Because I want to talk with the musicians of Kazumbi.

“Kazumbi means power in an old language from Angola”, Luis Herrera, leader of the group, tells me. “The rhythms we are playing come originally from Nigeria, Congo, Angola and Haiti. Our music is a mix of all those cultures and at the same time very Cuban”.

The rhythms are played by conga and batadrummers, supported by that typical Cuban instrument: the clave-and by the campana, the big cowbell, also used in son and salsa.

Given the fact that Cuba was one of the last American countries were slavery was abolished, the African traditions are conserved very well, mixed up with elements from catholicism.

“Nigerian musicians who travelled to Cuba, discovered rhythms on Cuba who aren’t played anymore in their own country. But still they recognized them”, Luis tells me during one of the lessons.


The next day I am witness of a santeria ceremony in a local house. While the bata drummers are playing a rhythm (toque) for one of the gods, called orishas, a priestess (babalawo) in a white dress shows me how I have to greet the gods near the colourful altar. I kiss the ground, ring a bell and put five dollar in a box. Later I get a strong alcoholic drink.

When the white skinned priestess starts to dance, some other guests are following her. Not everybody is black, the Santeria cult is not restricted to people from African origin. The owner of the house has even remarkable Chinese characterics.

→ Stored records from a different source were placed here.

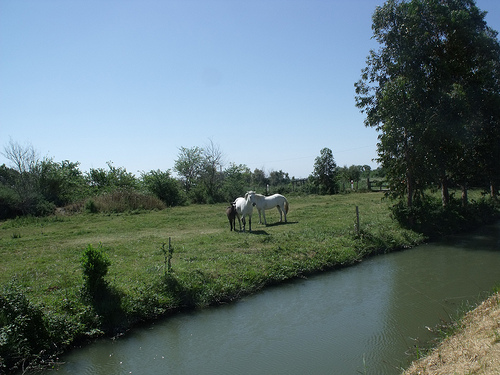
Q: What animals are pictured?
A: Horses.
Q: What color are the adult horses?
A: White.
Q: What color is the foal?
A: Brown.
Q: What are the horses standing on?
A: Grass.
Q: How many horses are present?
A: Three.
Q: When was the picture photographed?
A: During the day.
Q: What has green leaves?
A: Trees.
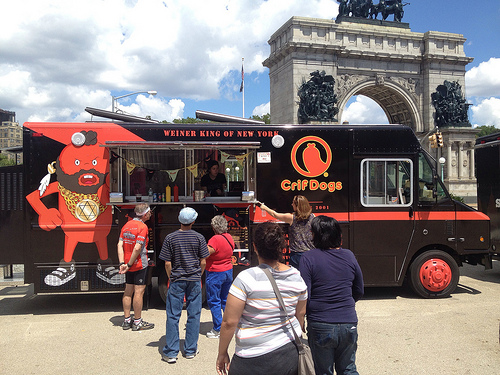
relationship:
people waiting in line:
[110, 185, 359, 365] [109, 195, 362, 369]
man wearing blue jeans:
[161, 202, 208, 367] [118, 254, 257, 356]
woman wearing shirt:
[216, 218, 314, 373] [229, 265, 308, 360]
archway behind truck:
[337, 74, 422, 131] [20, 105, 494, 307]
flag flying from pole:
[239, 71, 245, 94] [236, 58, 246, 116]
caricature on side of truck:
[25, 130, 126, 287] [21, 77, 493, 287]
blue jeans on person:
[157, 279, 204, 361] [158, 201, 213, 364]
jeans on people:
[304, 322, 358, 372] [117, 195, 366, 375]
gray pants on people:
[229, 340, 306, 372] [117, 195, 366, 375]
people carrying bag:
[117, 195, 366, 375] [263, 267, 315, 372]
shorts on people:
[120, 267, 149, 288] [117, 195, 366, 375]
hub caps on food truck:
[419, 258, 453, 292] [0, 106, 493, 310]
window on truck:
[107, 142, 256, 207] [20, 105, 494, 307]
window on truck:
[357, 156, 413, 206] [20, 105, 494, 307]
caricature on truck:
[26, 126, 131, 291] [20, 105, 494, 307]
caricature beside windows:
[25, 130, 126, 287] [96, 148, 267, 210]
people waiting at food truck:
[117, 195, 366, 375] [0, 106, 493, 310]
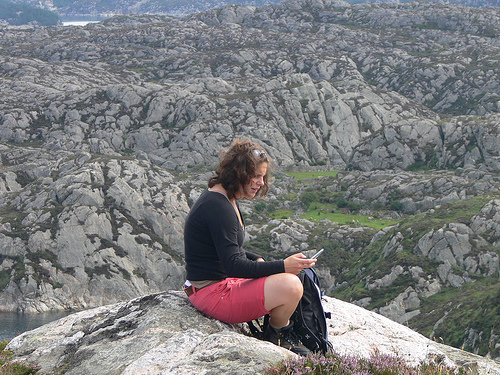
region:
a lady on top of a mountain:
[172, 145, 349, 356]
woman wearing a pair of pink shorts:
[193, 280, 277, 327]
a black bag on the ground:
[296, 262, 327, 357]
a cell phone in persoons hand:
[308, 243, 320, 262]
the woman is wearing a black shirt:
[181, 177, 258, 298]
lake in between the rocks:
[7, 300, 59, 350]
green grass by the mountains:
[293, 173, 380, 247]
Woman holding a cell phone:
[183, 138, 323, 355]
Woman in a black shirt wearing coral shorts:
[183, 138, 307, 324]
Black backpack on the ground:
[283, 265, 330, 355]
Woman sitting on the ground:
[183, 140, 316, 359]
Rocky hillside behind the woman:
[3, 2, 499, 362]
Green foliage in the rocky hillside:
[275, 150, 497, 358]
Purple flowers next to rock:
[269, 348, 483, 373]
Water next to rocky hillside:
[0, 301, 107, 347]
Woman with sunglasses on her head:
[205, 138, 277, 227]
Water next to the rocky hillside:
[52, 6, 136, 28]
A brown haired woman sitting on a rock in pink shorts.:
[183, 141, 316, 356]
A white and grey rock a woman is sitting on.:
[0, 286, 498, 373]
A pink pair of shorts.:
[182, 274, 268, 326]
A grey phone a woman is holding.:
[310, 248, 323, 262]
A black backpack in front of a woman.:
[290, 266, 336, 356]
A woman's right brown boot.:
[266, 322, 313, 357]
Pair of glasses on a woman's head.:
[251, 146, 266, 158]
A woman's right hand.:
[283, 252, 316, 273]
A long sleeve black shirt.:
[185, 185, 285, 280]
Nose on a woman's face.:
[255, 175, 265, 187]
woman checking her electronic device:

The whole ceremony will last seven days and nights. It’s dedicated to one of the dancers. He will eat and sleep in the house. After seven days he will be a babalawo.

In a neighbouring room kids are playing computergames. So the tradition meets the present time. Afterwards somebody tells me the future babalawo may not go to the disco for one year.

Later when I am lying in my bed, I hear the rhythm of the clave in my head. The fan is humming through it. Near my bed stands the little batadrum I bought from one of the members of Kazumbi.